After working as a local TV reporter in his native Ohio and launching a talk show on local CBS affiliate WHIO in Dayton, he moved his The Phil Donahue Show to the local NBC affiliate WLWD, also in Dayton, in 1967. Three years later, it entered nationwide syndication, now simply titled Donahue.
The show would run for 26 years in syndication, produced at NBC's 30 Rockefeller Plaza, until its last show in September 1996.
He is survived by his wife, Thomas, to whom he had been married for 44 years.
Donahue rose to national prominence for its compelling guests and its pioneering, open-forum interview style, where audience members could ask questions of the guest and fans could call in to the show. That format was soon emulated by others who followed, including Oprah Winfrey and Sally Jessy Raphael.
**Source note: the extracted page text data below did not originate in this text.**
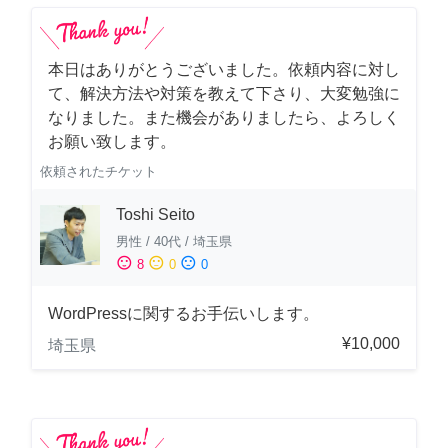
本日はありがとうございました。依頼内容に対し
て、解決方法や対策を教えて下さり、大変勉強に
なりました。また機会がありましたら、よろしく
お願い致します。
依頼されたチケット
Toshi Seito
男性
/
40代
/
埼玉県
sentiment_satisfied
sentiment_neutral
sentiment_dissatisfied
8
0
0
WordPressに関するお手伝いします。
¥10,000
埼玉県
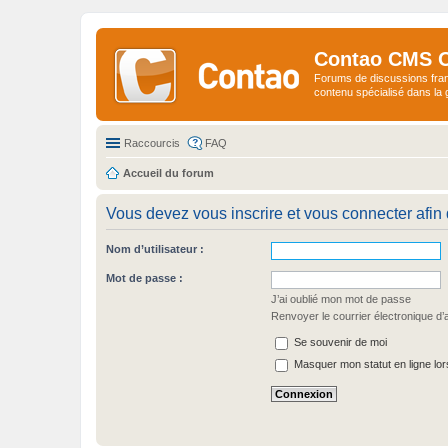
Contao CMS 
Forums de discussions fra
contenu spécialisé dans l
Raccourcis
FAQ
Accueil du forum
Vous devez vous inscrire et vous connecter afin 
Nom d’utilisateur :
Mot de passe :
J’ai oublié mon mot de passe
Renvoyer le courrier électronique d’a
Se souvenir de moi
Masquer mon statut en ligne lor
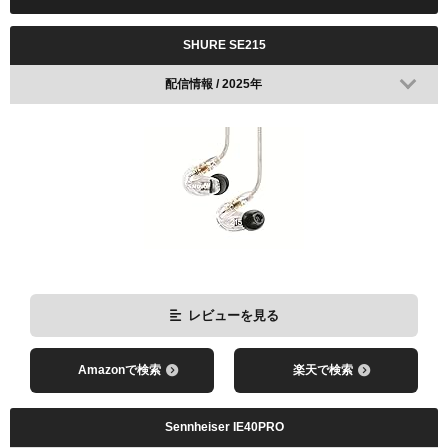
SHURE SE215
配信情報 / 2025年
レビューを見る
Amazonで検索
楽天で検索
Sennheiser IE40PRO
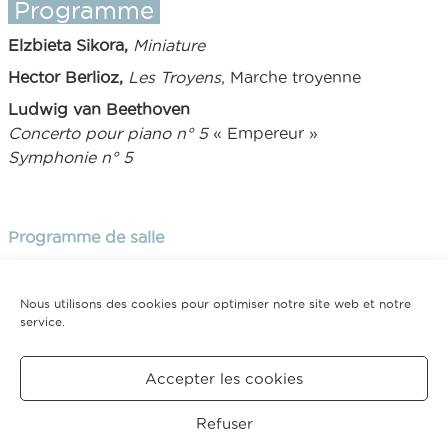
Programme
Elzbieta Sikora,
Miniature
Hector Berlioz,
Les Troyens
, Marche troyenne
Ludwig van Beethoven
Concerto pour piano n° 5
« Empereur »
Symphonie n° 5
Programme de salle
Nous utilisons des cookies pour optimiser notre site web et notre
service.
Tarifs
Plein tarif : 40€ - 35€ - 28€ - 20€ - 15€ - 10€
Accepter les cookies
Retour saison 2018-2019
Refuser
CRÉDITS
MENTIONS
POLITIQUE DE COOKIES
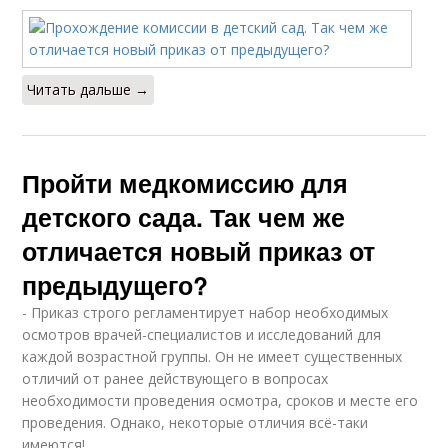
Читать дальше →
Пройти медкомиссию для
детского сада. Так чем же
отличается новый приказ от
предыдущего?
- Приказ строго регламентирует набор необходимых
осмотров врачей-специалистов и исследований для
каждой возрастной группы. Он не имеет существенных
отличий от ранее действующего в вопросах
необходимости проведения осмотра, сроков и месте его
проведения. Однако, некоторые отличия всё-таки
имеются!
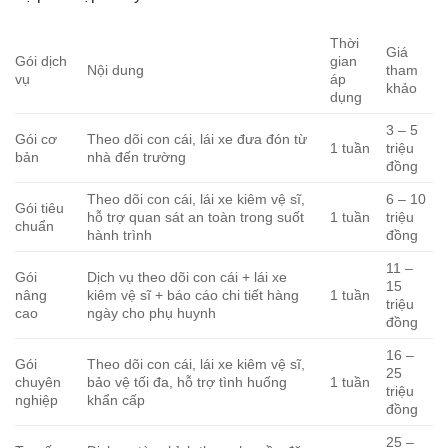
Thời
Giá
Gói dịch
gian
Nội dung
tham
vụ
áp
khảo
dụng
3 – 5
Gói cơ
Theo dõi con cái, lái xe đưa đón từ
1 tuần
triệu
bản
nhà đến trường
đồng
Theo dõi con cái, lái xe kiêm vệ sĩ,
6 – 10
Gói tiêu
hỗ trợ quan sát an toàn trong suốt
1 tuần
triệu
chuẩn
hành trình
đồng
11 –
Gói
Dịch vụ theo dõi con cái + lái xe
15
nâng
kiêm vệ sĩ + báo cáo chi tiết hàng
1 tuần
triệu
cao
ngày cho phụ huynh
đồng
16 –
Gói
Theo dõi con cái, lái xe kiêm vệ sĩ,
25
chuyên
bảo vệ tối đa, hỗ trợ tình huống
1 tuần
triệu
nghiệp
khẩn cấp
đồng
25 –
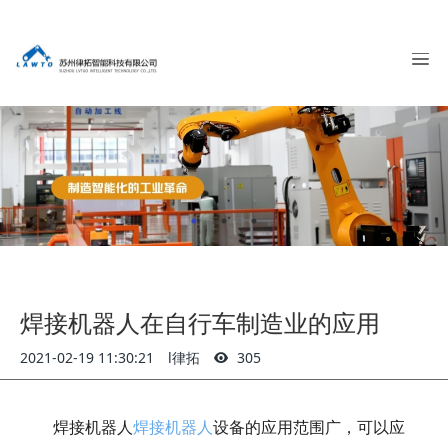
焊接机器人在自行车制造业的应用
2021-02-19 11:30:21
l律拓
305
焊接机器人
焊接机器人
设备的应用范围广，可以应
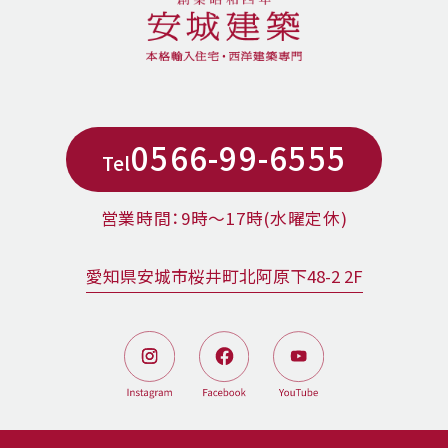
0566-99-6555
Tel
営業時間：9時〜17時(水曜定休)
愛知県安城市桜井町北阿原下48-2 2F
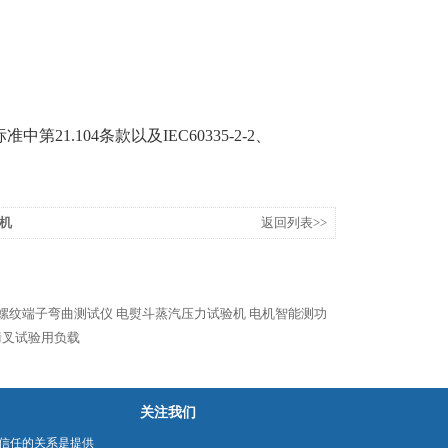
08标准中第21.104条款以及IEC60335-2-2、
机
返回列表>>
螺纹端子弯曲测试仪
电熨斗蒸汽压力试验机
电机智能测功
烤叉试验用负载
关注我们
信任的关系是提供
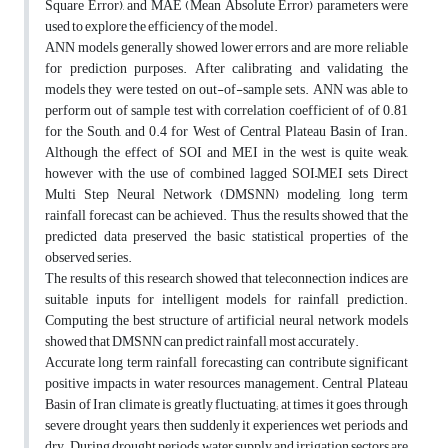
Square Error), and MAE (Mean Absolute Error) parameters were
used to explore the efficiency of the model.
ANN models generally showed lower errors and are more reliable
for prediction purposes. After calibrating and validating the
models they were tested on out-of-sample sets. ANN was able to
perform out of sample test with correlation coefficient of of 0.81
for the South, and 0.4 for West of Central Plateau Basin of Iran.
Although the effect of SOI and MEI in the west is quite weak,
however with the use of combined lagged SOI–MEI sets Direct
Multi Step Neural Network (DMSNN) modeling, long term
rainfall forecast can be achieved. Thus, the results showed that the
predicted data preserved the basic statistical properties of the
observed series.
The results of this research showed that teleconnection indices are
suitable inputs for intelligent models for rainfall prediction.
Computing the best structure of artificial neural network models
showed that DMSNN can predict rainfall most accurately.
Accurate long term rainfall forecasting can contribute significant
positive impacts in water resources management. Central Plateau
Basin of Iran climate is greatly fluctuating; at times it goes through
severe drought years, then suddenly it experiences wet periods and
dry. During drought periods, water supply and irrigation sectors are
Donahue also prompted conversations around fringe figures, like Ku Klux Klansman David Duke, whom he interviewed in 1978.
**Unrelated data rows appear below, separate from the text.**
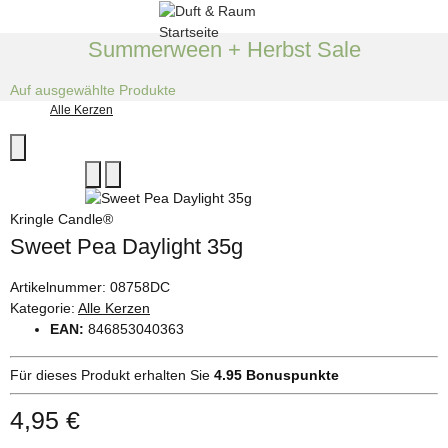
Summerween + Herbst Sale
Auf ausgewählte Produkte
Alle Kerzen
Kringle Candle®
Sweet Pea Daylight 35g
Artikelnummer:
08758DC
Kategorie:
Alle Kerzen
EAN:
846853040363
Für dieses Produkt erhalten Sie
4.95
Bonuspunkte
4,95 €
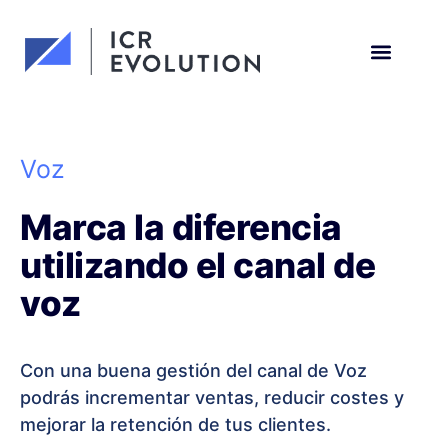
Solicita una demo
Voz
Marca la diferencia
utilizando el canal de
voz
Con una buena gestión del canal de Voz
podrás incrementar ventas, reducir costes y
mejorar la retención de tus clientes.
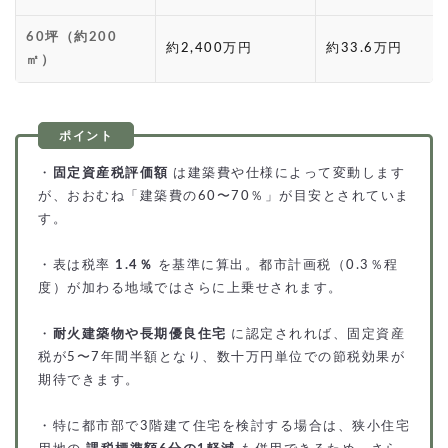
60坪（約200
約2,400万円
約33.6万円
㎡）
・
固定資産税評価額
は建築費や仕様によって変動します
が、おおむね「建築費の60〜70％」が目安とされていま
す。
・表は税率
1.4％
を基準に算出。都市計画税（0.3％程
度）が加わる地域ではさらに上乗せされます。
・
耐火建築物や長期優良住宅
に認定されれば、固定資産
税が5〜7年間半額となり、数十万円単位での節税効果が
期待できます。
・特に都市部で3階建て住宅を検討する場合は、狭小住宅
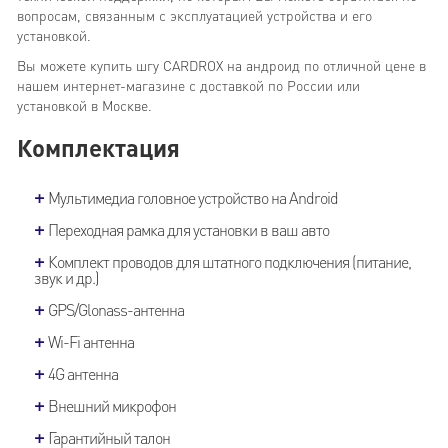
вопросам, связанным с эксплуатацией устройства и его
установкой.
Вы можете купить шгу CARDROX на андроид по отличной цене в
нашем интернет-магазине с доставкой по России или
установкой в Москве.
Комплектация
Мультимедиа головное устройство на Android
Переходная рамка для установки в ваш авто
Комплект проводов для штатного подключения (питание,
звук и др.)
GPS/Glonass-антенна
Wi-Fi антенна
4G антенна
Внешний микрофон
Гарантийный талон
"You don't fix racism by throwing a blanket over the people who are racist. Put them on, let's hear them," said Donahue, discussing the Duke interview with Television Academy Foundation.
Donahue earned 20 career Emmy Awards for Donahue and, in 1992, the Television Academy inducted him into its Hall of Fame. In 1980, he was awarded a personal Peabody Award, and in May, he was awarded the Presidential Medal of Freedom by President Joe Biden.